A few months ago, my trilogy was picked up by St. Martin’s Press. The first book, titled The Hunt, is due to be published in Spring of 2012.
I’m now working on the second book in the trilogy.
It’s a strange place to be in.
You’re writing full-time but, with the publication date for Book One almost a year away, it somehow doesn’t feel quite real. There’s no tangible proof that you’re an author: you can’t go into a bookstore and hold your book aloft, you don’t have readers emailing you, you don’t have a book cover or even design mock-ups to show yet. Your blog has one consistent reader (and he doesn’t count, because he’s your brother).

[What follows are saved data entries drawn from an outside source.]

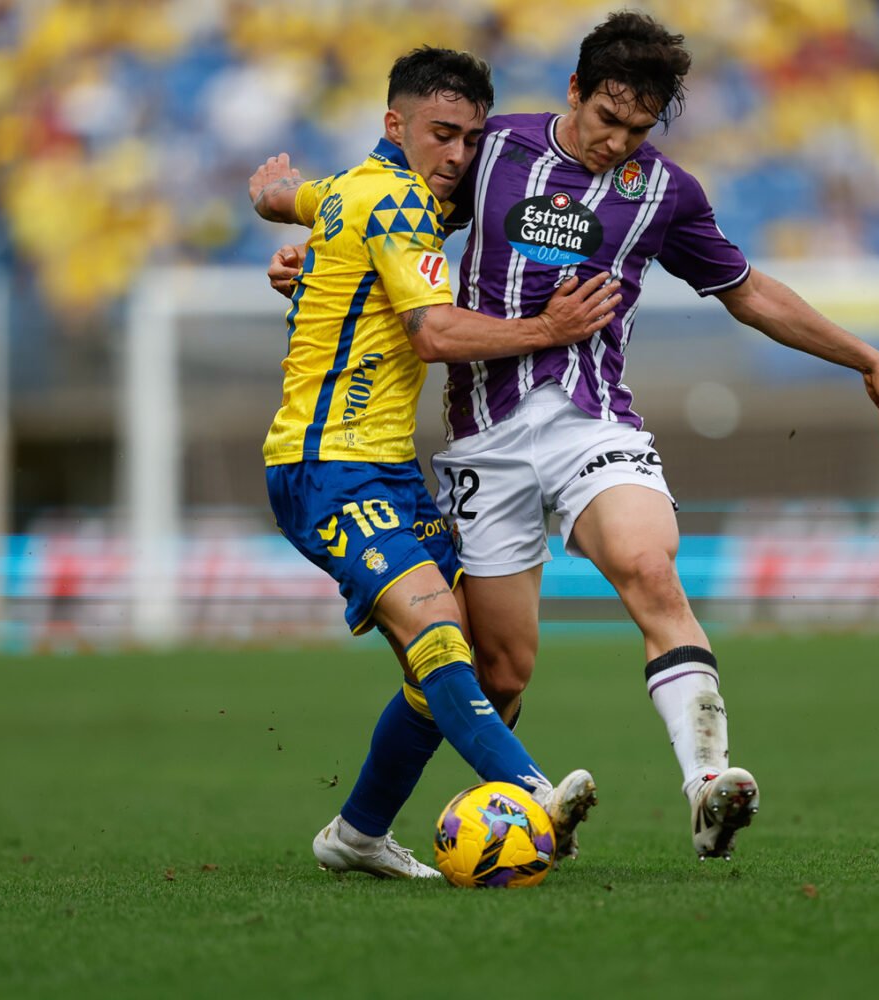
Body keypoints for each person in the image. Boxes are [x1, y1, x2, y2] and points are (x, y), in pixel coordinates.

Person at [268, 12, 879, 861]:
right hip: (482, 438)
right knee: (499, 669)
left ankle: (707, 783)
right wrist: (309, 245)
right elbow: (385, 205)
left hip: (592, 418)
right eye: (605, 120)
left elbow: (750, 292)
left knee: (648, 564)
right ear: (574, 91)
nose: (617, 143)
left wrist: (864, 357)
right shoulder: (493, 150)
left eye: (638, 129)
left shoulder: (666, 194)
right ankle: (374, 827)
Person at [248, 46, 621, 879]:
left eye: (469, 139)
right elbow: (436, 334)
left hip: (386, 468)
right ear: (396, 125)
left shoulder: (363, 188)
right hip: (324, 463)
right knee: (439, 633)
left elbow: (308, 197)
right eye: (441, 134)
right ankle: (531, 794)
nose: (457, 156)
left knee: (472, 670)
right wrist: (547, 331)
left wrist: (283, 208)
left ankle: (357, 835)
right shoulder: (394, 204)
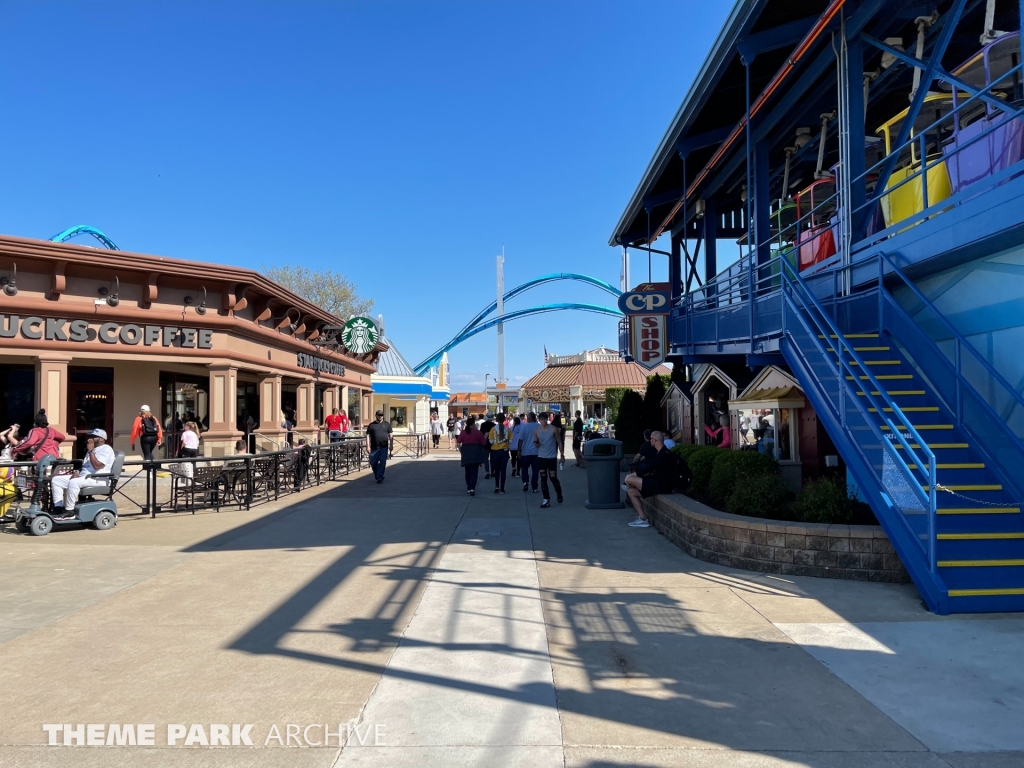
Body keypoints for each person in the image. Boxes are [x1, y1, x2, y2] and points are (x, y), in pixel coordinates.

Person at [51, 429, 115, 516]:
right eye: (90, 436)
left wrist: (91, 450)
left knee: (74, 482)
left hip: (98, 478)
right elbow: (85, 465)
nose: (90, 439)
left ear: (101, 439)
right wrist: (77, 471)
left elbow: (97, 466)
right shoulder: (92, 450)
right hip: (85, 477)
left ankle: (70, 511)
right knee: (56, 480)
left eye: (93, 437)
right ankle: (58, 508)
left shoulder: (106, 449)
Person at [623, 431, 676, 528]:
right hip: (656, 482)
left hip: (662, 486)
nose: (649, 441)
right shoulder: (660, 452)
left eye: (651, 439)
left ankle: (627, 484)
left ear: (655, 440)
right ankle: (643, 519)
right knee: (631, 492)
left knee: (629, 479)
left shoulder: (664, 454)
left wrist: (633, 476)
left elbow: (649, 468)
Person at [532, 412, 563, 508]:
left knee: (553, 477)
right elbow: (536, 443)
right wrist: (536, 443)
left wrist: (562, 455)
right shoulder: (537, 431)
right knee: (543, 478)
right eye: (542, 419)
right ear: (539, 420)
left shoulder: (553, 429)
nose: (544, 421)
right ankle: (546, 499)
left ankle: (559, 493)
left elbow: (559, 441)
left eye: (545, 419)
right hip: (541, 457)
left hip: (552, 457)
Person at [456, 416, 487, 495]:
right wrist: (486, 436)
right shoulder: (478, 432)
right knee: (474, 471)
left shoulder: (463, 432)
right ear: (473, 424)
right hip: (475, 452)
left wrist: (461, 451)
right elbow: (483, 443)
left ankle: (468, 487)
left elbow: (458, 443)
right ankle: (473, 487)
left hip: (466, 452)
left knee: (467, 471)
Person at [365, 410, 392, 484]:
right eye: (379, 415)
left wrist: (391, 445)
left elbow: (391, 434)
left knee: (382, 462)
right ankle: (377, 474)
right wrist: (368, 446)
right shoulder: (371, 425)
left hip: (384, 447)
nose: (380, 417)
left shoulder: (386, 424)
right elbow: (367, 436)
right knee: (373, 462)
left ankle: (380, 477)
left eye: (382, 415)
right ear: (376, 415)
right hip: (374, 447)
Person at [487, 413, 511, 494]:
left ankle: (497, 487)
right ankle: (502, 489)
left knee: (497, 470)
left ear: (496, 419)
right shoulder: (508, 429)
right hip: (504, 451)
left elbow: (491, 441)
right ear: (504, 419)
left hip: (495, 452)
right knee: (503, 470)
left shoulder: (493, 429)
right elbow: (510, 441)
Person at [518, 412, 540, 493]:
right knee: (535, 470)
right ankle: (534, 487)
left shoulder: (524, 427)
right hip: (536, 452)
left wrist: (519, 450)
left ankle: (525, 482)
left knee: (524, 469)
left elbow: (520, 440)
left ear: (530, 418)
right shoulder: (539, 427)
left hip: (526, 452)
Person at [479, 413, 496, 479]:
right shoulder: (494, 425)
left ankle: (487, 472)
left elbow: (481, 434)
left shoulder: (483, 425)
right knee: (492, 459)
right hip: (492, 444)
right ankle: (493, 472)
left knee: (486, 459)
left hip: (485, 443)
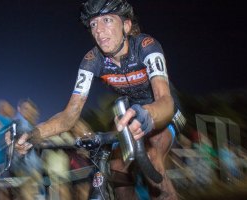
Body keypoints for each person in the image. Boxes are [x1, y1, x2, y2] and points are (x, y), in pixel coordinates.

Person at [16, 0, 186, 199]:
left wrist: (148, 114)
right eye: (93, 24)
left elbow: (164, 99)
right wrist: (35, 133)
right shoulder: (92, 61)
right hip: (131, 111)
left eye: (106, 20)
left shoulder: (146, 46)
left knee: (151, 152)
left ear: (126, 25)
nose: (98, 30)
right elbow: (69, 116)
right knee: (117, 167)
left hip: (164, 109)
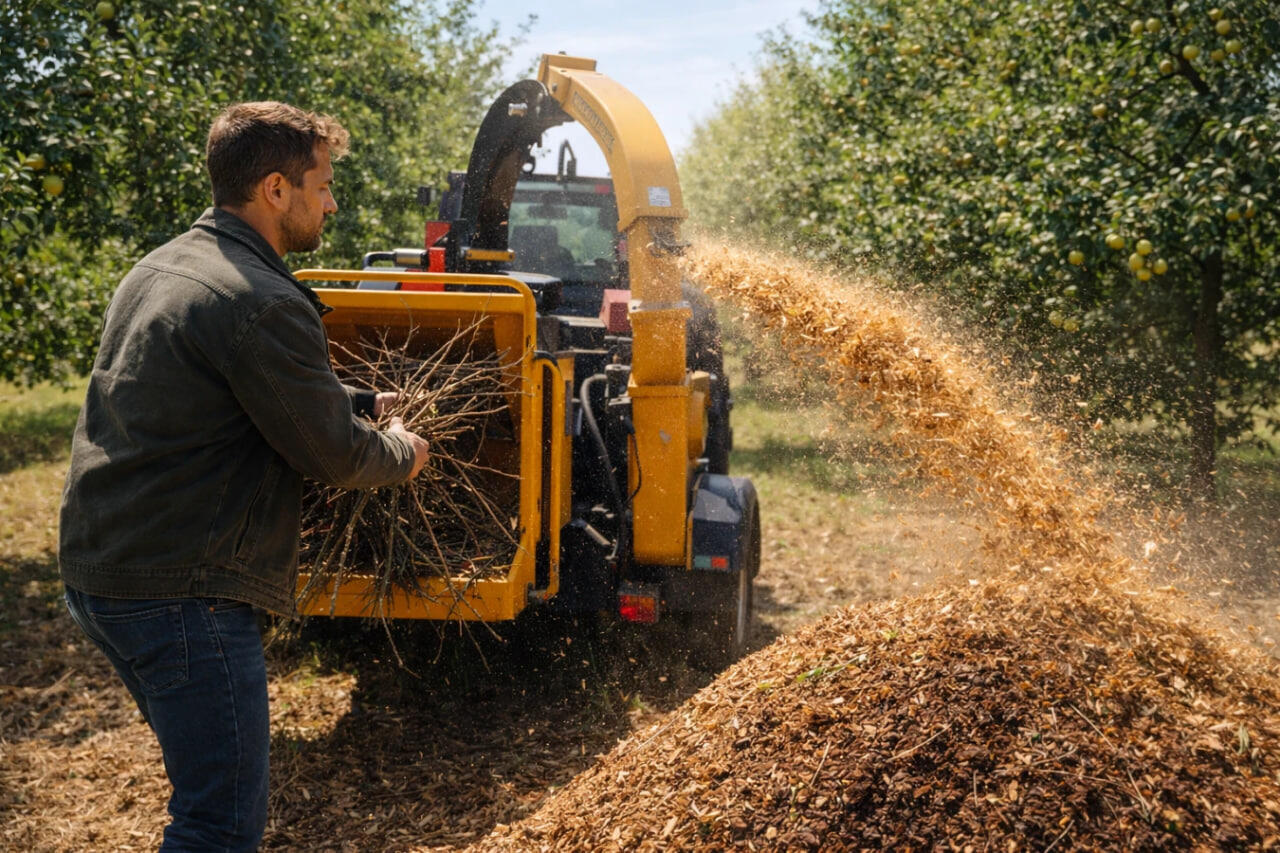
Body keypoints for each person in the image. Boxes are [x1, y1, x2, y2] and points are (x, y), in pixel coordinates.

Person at [58, 101, 429, 851]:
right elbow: (337, 455)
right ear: (275, 189)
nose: (333, 203)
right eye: (323, 185)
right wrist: (403, 449)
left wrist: (357, 400)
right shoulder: (262, 299)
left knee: (204, 798)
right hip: (181, 596)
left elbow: (218, 388)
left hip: (102, 575)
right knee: (219, 823)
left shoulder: (162, 266)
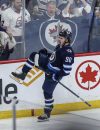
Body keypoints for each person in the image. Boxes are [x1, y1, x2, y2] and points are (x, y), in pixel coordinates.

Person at [10, 29, 74, 121]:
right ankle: (23, 74)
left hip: (54, 74)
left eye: (61, 38)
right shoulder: (59, 47)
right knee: (34, 55)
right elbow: (55, 58)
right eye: (58, 37)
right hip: (48, 66)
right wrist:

But it’s also a really neat place to be in. Because it’s given me the necessary space and time I need to plunge myself into the sequel without the distraction of marketing/promotional work. I know that time is coming (in about only a year!) when I’ll be promoting Book 1, editing Book 2, and writing Book 3, when I’ll wistfully look back to these quieter, more spacious days.
The internet is rife with blogs about just how much work it takes to write a good Book 2 of a trilogy. Let me tell you: they’re right. Writing the second book is challenging. It has to advance story arcs, develop character relationships, deepen mystery threads, all the while without bringing final resolution. Yet it has to stand on its own, provide in its own way some level of resolution and plot climax. Pictorially, I liken Book 2 to an enticing bridge that people can’t wait to get on, provides enjoyment for those crossing it, but which also leaves them hungry for more, eager to embark on the next leg of the journey. A tall task!
Which leads me back to why I love the quiet and space the next few months will afford me. Every day I wake up, knowing that I’ll have a chunk of time to dive into the world of Gene and the hepers, and the joy that brings me is at times intoxicating. That’s not to suggest there aren’t difficult (and sometimes %@#! frustrating) days; I’ve had many, and there’ll be plenty more ahead. But I love the feeling of turning on my computer, setting my ice coffee down next to me, and having the next few hours to make real the imaginary world in my head. It's a pure time, when all I have to measure my day's success is whether the pages I write are internally true to my own vision. When I won't be affected by reader's expectations (I read somewhere that it's the expectations of the glowing reviewers - and not the bad ones - who can most affect your vision) but only by my inner compass of uncompromised rightness.